Machine Learning Engineer II @ Twitter.com [July 2019 - Present]
Working in the Timelines Quality team. The team’s mission is to show users the content they care about by building relevance and machine learning models and systems. Every time users see new tweets, nearly half a billion daily tweets are evaluated to organize and deliver the best timeline experience.
- Working on building end-to-end Machine Learning pipelines.
- Working on engineering better features and models to improve offline and online metrics to increase user satisfaction.
- Performing Data Science analysis to identify potential problems and their impact on user satisfaction.
- Developing ML tooling using BigQuery and GCP to speed up the exploratory analysis process.
Technologies: Python | Scala | Scalding | Hadoop | Airflow | BigQuery | GCP | Tensorflow
Software Development Engineer @ Amazon.com [July 2018 - July 2019]
Worked for Amazon Expansions and Exports - Tech team which enables customers to buy eligible products internationally. I was involved in projects around:
- Improving the infrastructure scalability using Native AWS technologies to speed up the eligibility calculation process.

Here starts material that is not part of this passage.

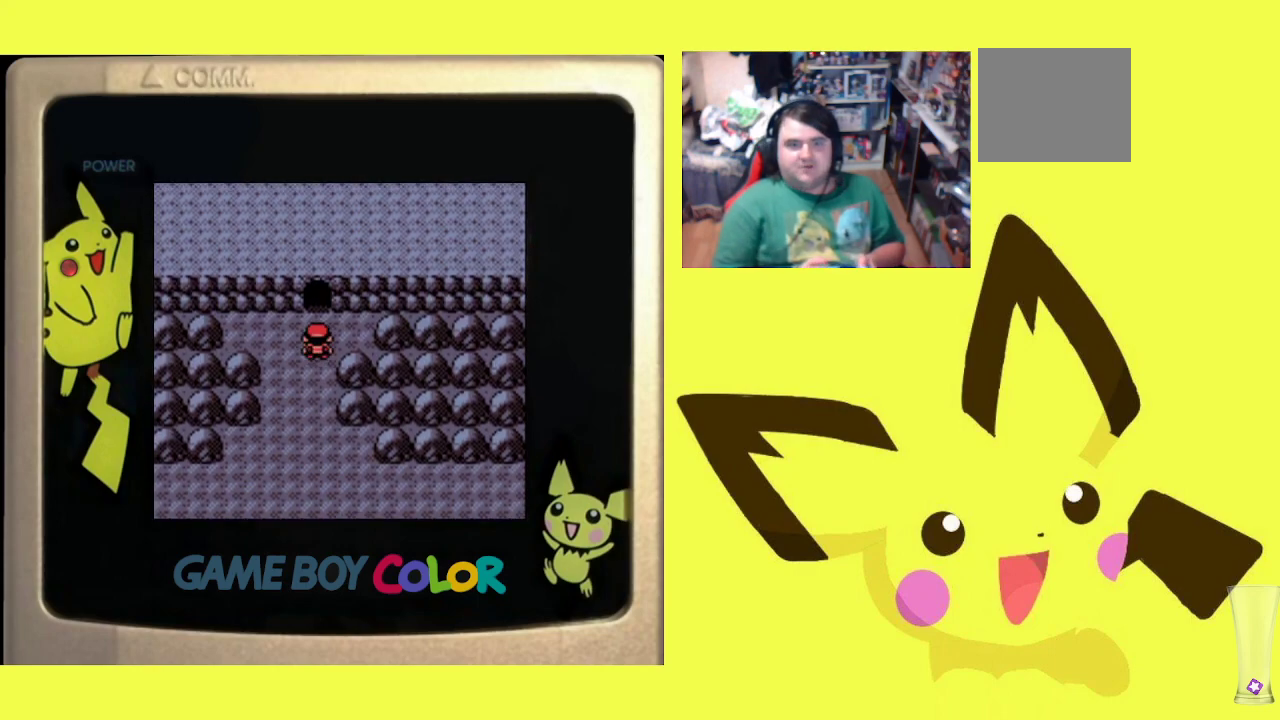
{"buttons": ["R1"], "events": [[367, "DPAD_UP", "up"], [483, "R1", "down"]]}
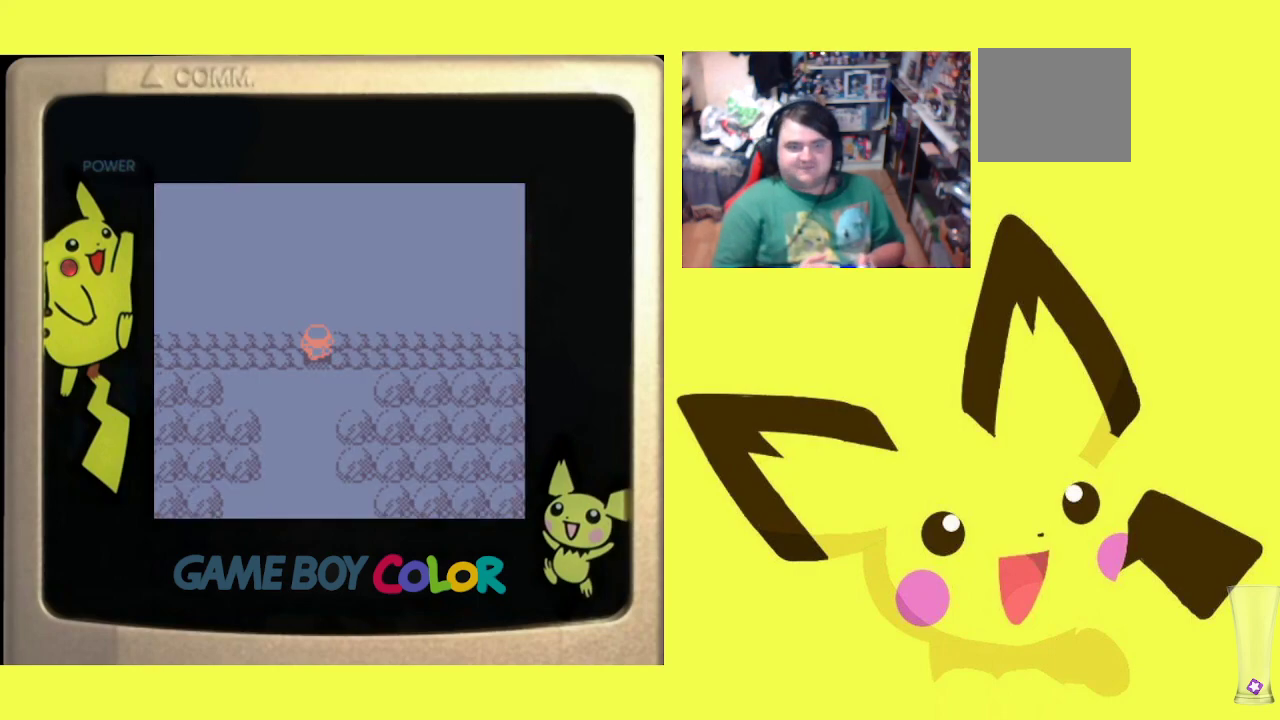
{"buttons": ["R1"], "events": [[183, "DPAD_UP", "down"], [417, "DPAD_UP", "up"]]}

- Improving the eligibility prediction process using Machine Learning models.
Technologies: AWS services | Java | Python | Jupyter Notebook
Side hustles at work:
- I was a part of Amazon's Machine Learning University program which aims to educate Amazon developers about ML and AI. I was a Teaching Assistant for the "Introduction to Data Science" and "Text Mining" courses.
- I was a reviewer for Amazon's Machine Learning Conference (AMLC) 2019 reviewing submissions related to recommender systems domain.
- I presented my research on Product Size Recommendation internally at Amazon and it was also selected for presentation at Amazon's Machine Learning Conference.
Software Development Engineer Intern @ Amazon.com [June 2017 - September 2017]
I interned in the DataForge team which provides a platform for running Big Data operational workloads consistently within service level agreement, obviating the need to learn, set up, and manage Big Data technologies in order to support operational business use cases. I worked towards designing and implementing:
- Support for primary key constraint and batch inserts/updates while ensuring consistent reads in Hive using append-only table and multi-version concurrency control concepts
- Support for transactionality in Hive
- Support for compaction (carefully discarding old data) without blocking other operations
This was particularly challenging as it entailed handling highly concurrent and complex scenarios arising due to the distributed nature of Hive and the fact that Hive is not designed to handle transactional data and operations.
Technologies: Java | Hive | DynamoDB
Member Technical @ Arcesium India Pvt. Ltd. [July 2015 - July 2016]
Arcesium spun out of the D. E. Shaw Group. I worked there in the Arcesium/Tech division as a primary developer for the STP (Straight Through Processing) team. Some of my important responsibilities include:
- Migration of Blotters’ (end-of-day trade report files) scripts from legacy to Java-based infrastructure while ensuring reusability and scalability.
- Adding support for self-sanitization, self-recovery and fault tolerance in the new infrastructure.
- Adding a self-aware triggering mechanism for Blotters, greatly minimizing data completeness issues.
- Creating and exposing various RESTful services to increase the visibility into the system's state
- Profiling and optimizing(~40%) code (using concurrency) and database (using index and partitions).
- Providing support to the users in case of system's aberrant behavior.
Technologies: Java | Spring | MyBatis | SQL Server | Git
Student Researcher @ UC San Diego [April 2017 - June 2018]
Under Prof. Julian McAuley's guidance, I worked on several user behavior modeling and NLP problems and published following articles:
Research Intern @ Indian Institue of Technology, Madras [December 2014 - May 2015]
I worked under the guidance of Prof. Balaraman Ravindran and contributed to two research problems, focusing on the development of scalable Bayesian algorithms for Recommender Systems.
- Contributed to the development of scalable Bayesian Matrix Factorization algorithm, which reduces the cubic time complexity of existing algorithm to linear. Published in ECML/PKDD 2015 workshop: Scalable Bayesian Matrix Factorization
- Contributed to the development of scalable variational Bayesian framework for Factorization Machines, which supplements the existing framework with a scalable alternative. Preprint: Scalable Variational Bayesian Factorization Machine
Summer Fellow @ Indian Institue of Technology, Madras [May 2014 - July 2014]
I was a part of Summer Fellowship Programme of IIT Madras and worked here under the guidance of Prof. Balaraman Ravindran in the field of Statistical Machine Learning. I did a project on Collaborative Tweet Recommendation where I used Collaborative Filtering to efficiently recommend relevant tweets to users.